> [What is needed]: Find the line with "francophone !" in the records below. Copy it and every line after it, up to and including the line with "Je přísně zakázáno provádět".

-----

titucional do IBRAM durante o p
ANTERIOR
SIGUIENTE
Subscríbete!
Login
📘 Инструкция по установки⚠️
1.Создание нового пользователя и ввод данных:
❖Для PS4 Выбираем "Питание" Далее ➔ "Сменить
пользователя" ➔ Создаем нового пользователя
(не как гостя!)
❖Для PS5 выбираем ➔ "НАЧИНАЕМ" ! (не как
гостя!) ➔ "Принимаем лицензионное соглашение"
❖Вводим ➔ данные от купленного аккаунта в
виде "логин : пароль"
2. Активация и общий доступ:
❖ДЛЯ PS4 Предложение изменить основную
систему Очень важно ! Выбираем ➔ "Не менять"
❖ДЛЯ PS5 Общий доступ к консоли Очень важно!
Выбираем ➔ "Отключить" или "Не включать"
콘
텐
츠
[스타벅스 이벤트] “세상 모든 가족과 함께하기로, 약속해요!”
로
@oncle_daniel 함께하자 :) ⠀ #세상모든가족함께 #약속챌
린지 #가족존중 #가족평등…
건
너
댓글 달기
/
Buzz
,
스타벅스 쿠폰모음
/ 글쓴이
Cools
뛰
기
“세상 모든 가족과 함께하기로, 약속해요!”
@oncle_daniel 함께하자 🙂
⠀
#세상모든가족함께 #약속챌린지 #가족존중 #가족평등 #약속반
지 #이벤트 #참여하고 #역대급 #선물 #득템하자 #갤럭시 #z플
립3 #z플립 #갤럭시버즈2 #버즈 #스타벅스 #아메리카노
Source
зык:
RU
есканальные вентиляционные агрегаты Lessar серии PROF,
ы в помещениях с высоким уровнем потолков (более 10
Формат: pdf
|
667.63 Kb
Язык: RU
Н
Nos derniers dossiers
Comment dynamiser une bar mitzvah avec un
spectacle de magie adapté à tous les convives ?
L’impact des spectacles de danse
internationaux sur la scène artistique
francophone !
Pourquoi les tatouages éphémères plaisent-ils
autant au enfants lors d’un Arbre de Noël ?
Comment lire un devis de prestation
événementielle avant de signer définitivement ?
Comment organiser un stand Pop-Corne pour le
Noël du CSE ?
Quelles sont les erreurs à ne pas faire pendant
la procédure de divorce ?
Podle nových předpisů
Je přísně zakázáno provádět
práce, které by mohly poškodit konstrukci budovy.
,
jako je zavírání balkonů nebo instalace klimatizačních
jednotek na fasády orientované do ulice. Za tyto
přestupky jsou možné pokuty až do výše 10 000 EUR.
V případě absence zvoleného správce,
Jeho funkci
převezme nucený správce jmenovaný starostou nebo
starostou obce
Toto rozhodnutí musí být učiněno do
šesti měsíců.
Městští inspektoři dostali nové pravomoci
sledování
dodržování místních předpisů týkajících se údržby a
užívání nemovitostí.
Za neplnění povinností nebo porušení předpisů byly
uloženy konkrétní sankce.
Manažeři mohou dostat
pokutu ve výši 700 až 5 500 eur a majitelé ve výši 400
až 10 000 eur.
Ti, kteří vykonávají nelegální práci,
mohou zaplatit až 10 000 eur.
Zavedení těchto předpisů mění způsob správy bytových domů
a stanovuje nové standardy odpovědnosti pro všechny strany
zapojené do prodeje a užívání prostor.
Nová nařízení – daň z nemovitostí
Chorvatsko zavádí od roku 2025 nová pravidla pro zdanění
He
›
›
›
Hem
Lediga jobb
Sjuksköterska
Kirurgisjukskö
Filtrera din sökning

-----

> [Response area]:
francophone !
Pourquoi les tatouages éphémères plaisent-ils
autant au enfants lors d’un Arbre de Noël ?
Comment lire un devis de prestation
événementielle avant de signer définitivement ?
Comment organiser un stand Pop-Corne pour le
Noël du CSE ?
Quelles sont les erreurs à ne pas faire pendant
la procédure de divorce ?
Podle nových předpisů
Je přísně zakázáno provádět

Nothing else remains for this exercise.